In H1 FY2024, DHLT acquired two properties – one in Japan and the other in Vietnam. This takes total net lettable area to 476,614 square metres.
Both properties are fully occupied as at Jun 30, 2024.
DPL Ibaraki Yuki, located in Greater Tokyo, is a freehold logistics property.
D Project Tan Duc 2 in Vietnam – a cold storage facility located between Ho Chi Minh City and the Mekong Delta region, marks the trust’s first property outside Japan as it expands into a new market.
Assuming the acquisition of D Project Tan Duc 2 was completed on Jun 30, and the related borrowings were drawn on the same date, the aggregate leverage would be 38.7 per cent.

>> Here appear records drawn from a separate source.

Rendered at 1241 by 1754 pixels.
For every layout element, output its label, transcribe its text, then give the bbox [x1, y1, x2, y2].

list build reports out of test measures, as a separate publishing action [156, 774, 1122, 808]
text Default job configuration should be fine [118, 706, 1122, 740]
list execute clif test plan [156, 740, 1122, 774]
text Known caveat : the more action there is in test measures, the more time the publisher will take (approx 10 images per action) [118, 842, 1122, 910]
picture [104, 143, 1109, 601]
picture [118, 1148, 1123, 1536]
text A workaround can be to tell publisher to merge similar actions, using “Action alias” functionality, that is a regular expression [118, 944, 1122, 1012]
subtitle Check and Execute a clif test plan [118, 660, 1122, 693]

Chief executive officer of the manager Jun Yamamura said: “While a weaker yen has affected DHLT’s results in H1 FY2024, operations have remained steady.”
He added: “Most of the tenants for the leases expiring in H2 FY2024 have indicated intention to renew, and we expect some of these renewals to achieve modest rent uplift.”
Demand for logistics facilities in Japan is expected to remain robust due to the growth in the country’s e-commerce and third-party logistics markets, and a limited supply of modern logistics facilities, among others.
The country’s restrictions on overtime for lorry drivers could also boost demand for transition locations along routes, the manager noted.
In Vietnam, the growth of e-commerce and a growing middle class are projected to drive demand for logistics facilities in the country.
The manager noted that demand for cold storage facilities could grow as Vietnam’s demand for fresh products rises, as seen in the increasing number of supermarkets.
The manager said that e-commerce accounted for only 8.5 per cent of total retail sales of consumer goods and services in the country, even with strong growth in recent users.
With more than 70 million Internet users in Vietnam, there is potential for further growth, it added.
Units of the trust closed 1.7 per cent or S$0.01 lower at S$0.58 on Thursday.